Contrairement à ce que souhaitent faire croire les initiants, le texte de l’initiative ne parle pas de «multinationales», mais bel et bien «d’entreprises». En cas de «oui», c’est 80 000 PME qui seraient touchées. Je ne mets pas de doute sur le fait que la large majorité d’entre elles se comportent déjà de manière responsable. Il est donc regrettable de vouloir toutes les placer sous suspicion généralisée. D’autant plus que l’initiative ne réglera pas les problèmes qu’elle dénonce.

En cette période de crise, il s’agit d’éviter toute expérimentation dangereuse, qui mettrait encore plus en danger nos emplois.

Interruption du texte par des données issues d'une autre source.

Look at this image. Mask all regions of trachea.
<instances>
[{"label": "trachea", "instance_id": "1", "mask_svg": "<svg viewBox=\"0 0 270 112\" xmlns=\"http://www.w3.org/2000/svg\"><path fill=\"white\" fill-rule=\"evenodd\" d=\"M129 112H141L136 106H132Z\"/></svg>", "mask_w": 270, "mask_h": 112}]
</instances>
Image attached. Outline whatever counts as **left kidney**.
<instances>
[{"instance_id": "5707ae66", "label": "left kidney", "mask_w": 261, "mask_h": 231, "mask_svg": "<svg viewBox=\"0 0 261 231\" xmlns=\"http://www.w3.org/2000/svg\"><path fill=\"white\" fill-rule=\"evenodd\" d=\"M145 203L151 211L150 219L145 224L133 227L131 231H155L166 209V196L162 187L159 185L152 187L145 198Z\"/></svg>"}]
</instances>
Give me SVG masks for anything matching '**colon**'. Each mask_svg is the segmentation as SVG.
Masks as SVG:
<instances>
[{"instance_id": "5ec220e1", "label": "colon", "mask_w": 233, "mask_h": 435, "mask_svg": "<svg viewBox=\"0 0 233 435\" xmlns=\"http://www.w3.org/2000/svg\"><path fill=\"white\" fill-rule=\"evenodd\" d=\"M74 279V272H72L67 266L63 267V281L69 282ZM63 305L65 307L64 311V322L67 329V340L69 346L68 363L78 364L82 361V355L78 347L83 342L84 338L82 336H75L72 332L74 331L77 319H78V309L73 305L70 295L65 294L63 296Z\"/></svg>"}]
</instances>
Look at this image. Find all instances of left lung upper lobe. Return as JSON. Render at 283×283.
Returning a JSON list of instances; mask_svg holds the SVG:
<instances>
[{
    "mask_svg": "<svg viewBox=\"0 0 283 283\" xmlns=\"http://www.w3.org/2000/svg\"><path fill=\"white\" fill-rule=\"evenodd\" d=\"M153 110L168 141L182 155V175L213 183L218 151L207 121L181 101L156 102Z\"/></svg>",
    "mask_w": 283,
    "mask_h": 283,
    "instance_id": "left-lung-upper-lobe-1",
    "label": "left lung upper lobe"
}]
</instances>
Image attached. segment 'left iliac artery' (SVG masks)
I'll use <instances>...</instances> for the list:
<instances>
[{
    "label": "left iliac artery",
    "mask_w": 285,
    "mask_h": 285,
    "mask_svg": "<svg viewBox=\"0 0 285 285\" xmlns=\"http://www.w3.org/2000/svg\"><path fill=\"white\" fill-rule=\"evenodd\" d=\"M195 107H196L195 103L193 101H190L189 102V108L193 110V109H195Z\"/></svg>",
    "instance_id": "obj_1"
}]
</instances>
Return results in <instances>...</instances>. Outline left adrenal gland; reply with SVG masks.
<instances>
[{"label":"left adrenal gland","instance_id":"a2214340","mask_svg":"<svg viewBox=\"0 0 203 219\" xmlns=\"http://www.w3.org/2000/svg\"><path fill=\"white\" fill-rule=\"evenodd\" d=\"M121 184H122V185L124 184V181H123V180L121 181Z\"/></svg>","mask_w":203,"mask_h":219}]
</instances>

De plus sur le long terme, en cas de oui, la Suisse perdrait en attractivité, sans améliorer la vie des populations dans les pays en question. L’initiative souhaite que la Suisse fasse la police partout dans le monde, comme si les autres États en étaient incapables. Imaginons si un autre pays faisait un pareil affront à la Suisse. On dirait tous non!
«Non» à l’incrimination de nos PME et à la mise en danger de nos emplois!

Pierre Surdez, Le Locle

«Extraire à n’importe quel prix»

Entre 2016 et 2018, j’ai eu le privilège de traverser à vélo l’Amérique du Sud dans le sens Sud-Nord. Tout au long de mon périple, j’ai longé et approché nombre de sites miniers implantés le long de la cordillère des Andes notamment lors de la traversée du Pérou. Sur l’Altiplano péruvien proche de Cuzco ainsi sur le col d’Abra Anticona à près de 5000 m, proche de Lima, j’ai longé des concepts miniers gigantesques, dont celui mentionné sur le site des initiants de la votation sur les multinationales responsables, le site d’ Antapaccay et celui de la mine multiminerais de la Oroya.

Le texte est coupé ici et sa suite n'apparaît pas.